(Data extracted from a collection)
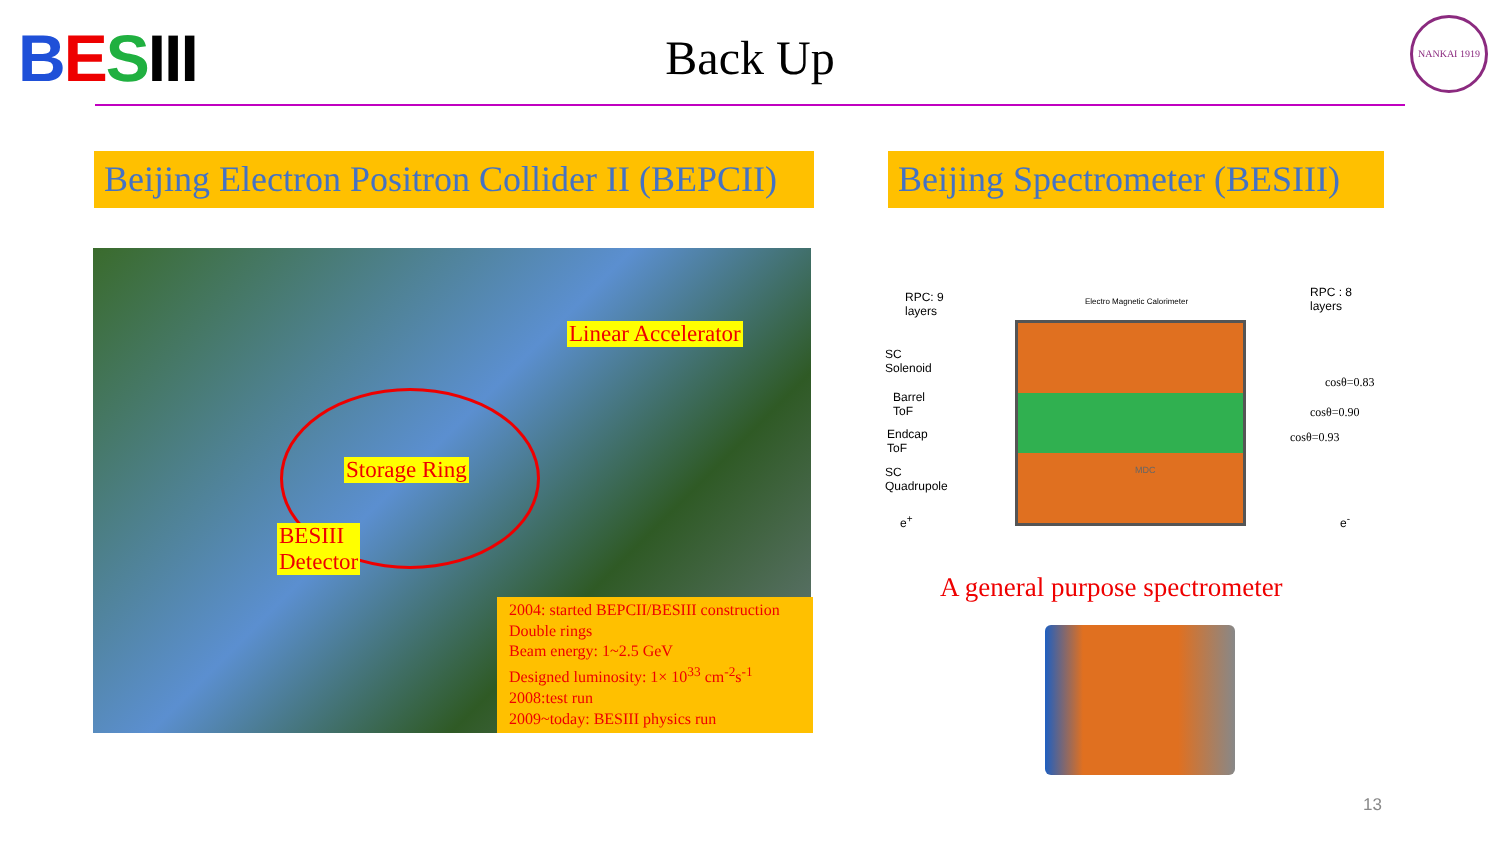BESIII
Back Up
NANKAI 1919
Beijing Electron Positron Collider II (BEPCII)
Beijing Spectrometer (BESIII)
Linear Accelerator
Storage Ring
BESIII
Detector
2004: started BEPCII/BESIII construction
Double rings
Beam energy: 1~2.5 GeV
Designed luminosity: 1× 10<sup>33</sup> cm<sup>-2</sup>s<sup>-1</sup>
2008:test run
2009~today: BESIII physics run
RPC: 9
layers
RPC : 8
layers
Electro Magnetic Calorimeter
SC
Solenoid
Barrel
ToF
Endcap
ToF
SC
Quadrupole
e<sup>+</sup> e<sup>-</sup>
MDC
cosθ=0.83
cosθ=0.90
cosθ=0.93
A general purpose spectrometer
13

## [Problem requirements]
Could you return the lines in the entries above that contain "Beijing"?

## [Answer to the problem]
Beijing Electron Positron Collider II (BEPCII)
Beijing Spectrometer (BESIII)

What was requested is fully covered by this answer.